Still today, male-dominated institutions are threatened by women’s freedom, exploiting female guilt and apprehension about our own movement. What would the pornography industry do if women refused to re-enact male desires? What would the cosmetic surgery industry do if women embraced the unchanging beauty within, instead of obsessing about the ever-changing patriarchal representation of beauty? These questions are not meant to put more pressure and responsibility on individual women, but rather highlight that there are billion dollar industries invested in keeping women subordinate. In other words: misogyny and sexism make money. Centuries of women’s minds being colonized by patriarchs has lead to both men and women relying on women’s oppression. “Why does the social order feel the need to defend itself by evading the fact of real women, our faces and voices and bodies, and reducing the meaning of women to these formulaic and endlessly reproduced “beautiful” images?”

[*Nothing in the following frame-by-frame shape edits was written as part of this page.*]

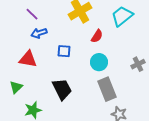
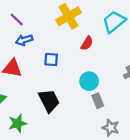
cyan circle: (99, 62) -> (89, 81), moved
gray rectangle: (107, 89) -> (98, 101), size x0.6

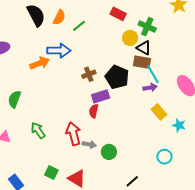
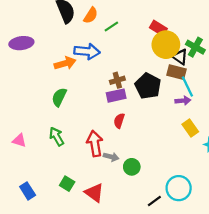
red rectangle: (118, 14) -> (158, 28), moved
green cross: (147, 27) -> (195, 47), moved
yellow circle: (130, 38) -> (166, 45), size x1.6
purple rectangle: (101, 96) -> (116, 96), moved
green semicircle: (15, 99) -> (59, 97), moved
cyan circle: (164, 157) -> (179, 188), moved, size x1.5

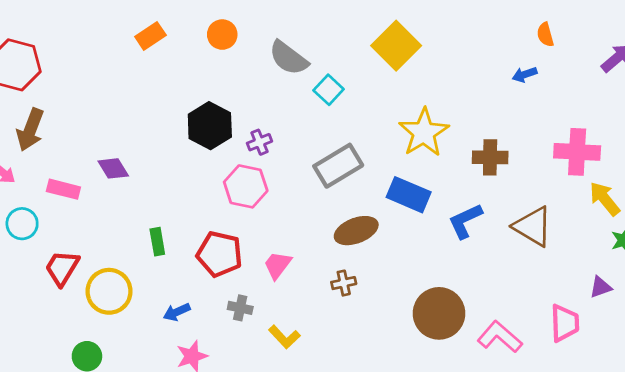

So, what can we learn from the seemingly distant history of witchburning in Europe? Well, perhaps that it isn’t so much “distant history” as it is contemporary reality. The United Nations estimates that witchburnings still occur by the thousands each year in Africa, the Pacific and Latin America, and even increasingly in the United States and Europe. But this should really come as no surprise within a cultural climate ofmaking women feel perpetually guilty about being women. We may look at the witchburning trials and be appalled that women had to defend themselves in front of a jury at all; that the jury had made up their mind of her guilt before the trial had even begun. It really isn’t so different today when women feel the need to convince men of their status as an equal human being, for their need of liberation. Women today are guilty of being women and have learned to accept the punishments. Women who identify their deepest Selves with theessence of a witch are not being merely metaphorical or “cute”. Rather, there is a much deeper political implication of connecting with our ancestral witches. Women who embody witches embrace being untamed, angry, joyous and unapologetic - qualities which may have gotten us burned at the stake not so long ago (and in many communities they still do).
Humankind currently finds itself in a unique situation; one in which environmental crises demand new ways of thinking, new ways of understanding economies, collective methods of behaving for future sustainability, and an attitude of humility towards the resources available. “We can pray and hope that male institutions evolve this sophisticated, unfamiliar way of thinking within a few short years; or we can turn to the female tradition, which has perfected it over five millennia, and adapt it to the public sphere.” (Wolfe, 1990) This is a call to all witches, all women who cackle and roar, who feel angry and ache, who grieve for their foremothers, who see themselves in the millions of women burnt and burning for their vilified womanhood! Do not feel guilty for embodying your inner witch, it isn’t trivial but necessary for both men and women, the entire planet we inhabit, to learn from the mistakes of patriarchs and listen to the wisdoms of our witches.